Abstract
Purpose:
Light exposure can cause development and progression of retinal degenerative diseases such as age-related macular degeneration and retinitis pigmentosa, major causes of blindness. However, the mechanisms underlying light-induced tissue damage are not fully understood. In this study, we evaluated the molecular events after light exposure in the retina, focusing on the visual pigment, rhodopsin, and a cellular energy sensor, AMP-activated protein kinase (AMPK) signaling.
Methods:
Seven week-old mice were dark-adapted for 12 hrs, and then exposed to 3000 lux from a white fluorescence lamp for 1 hr, in a dedicated exposure box maintained at 22 ± 20C, containing stainless-steel mirrors on each wall and on the floor.
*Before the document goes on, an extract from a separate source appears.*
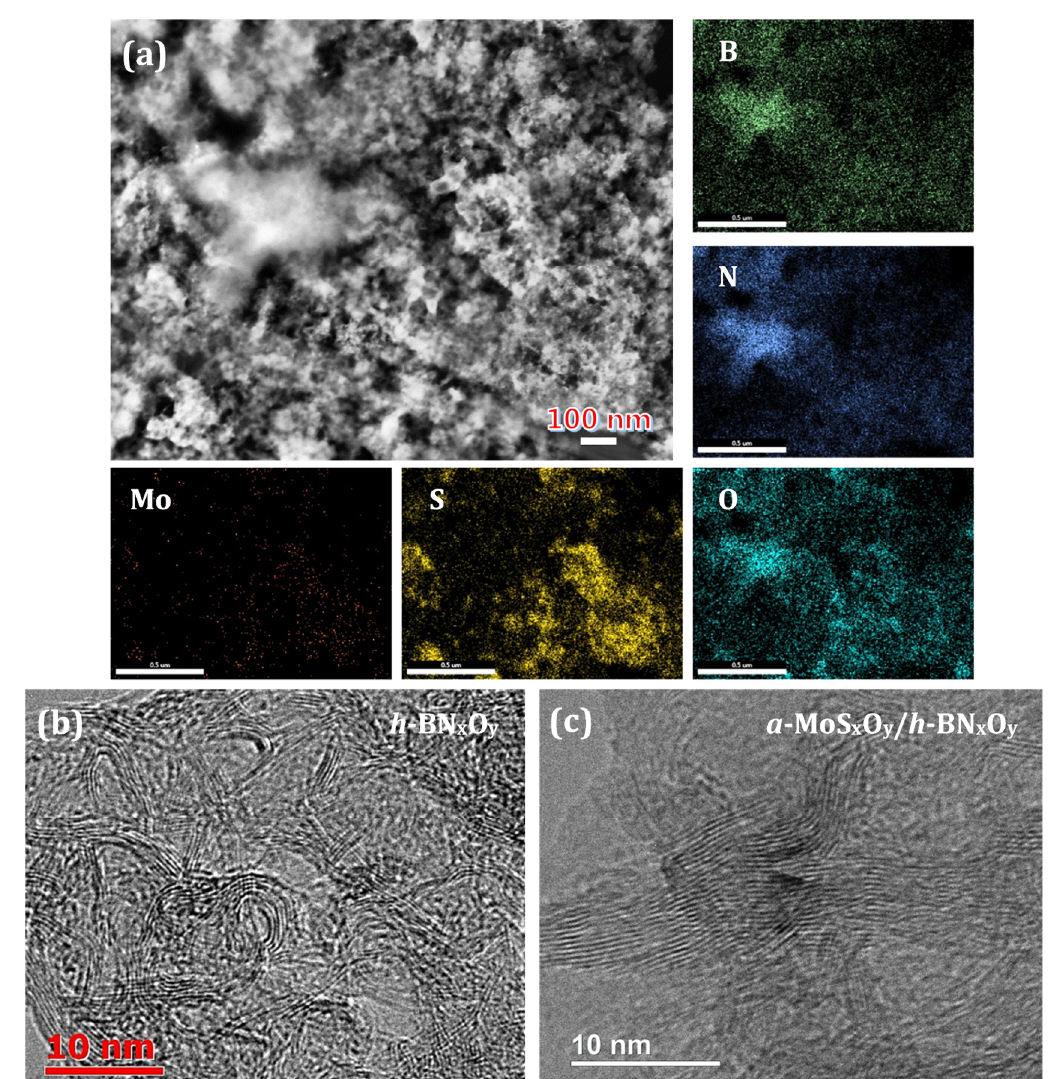
Figure 1. HAADF-STEM image with corresponding EDXS elemental maps of the as-synthesized a -MoS x O y / h -BN x O y nanohybrids ( a ). High-resolution TEM micrographs of the pristine h -BN x O y ( b ) and as-synthesized a -MoS x O y / h -BN x O y nanohybrids ( c ).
Following light exposure, the mice were returned to their cages and maintained under dim cyclic light until they were euthanized 24 or 48 h after light exposure to obtain the retinal protein samples. The protein levels of rhodopsin, phosphorylated and activated AMPK were measured by immunoblot analyses.
Results:
The protein level of rhodopsin was reduced 48 hrs after light exposure, and that of activated AMPK was reduced 24 hrs after light exposure, in the retina of mice exposed to the light compared with those with no light exposure.
Conclusions:
Rhodopsin, the visual pigment that can determine visual function was reduced, and in parallel, activated AMPK was also reduced, in the retina of light exposed mice. Further study to know the relationship between AMPK and rhodopsin will help reveal the underlying mechanism of light-induced retinal degeneration.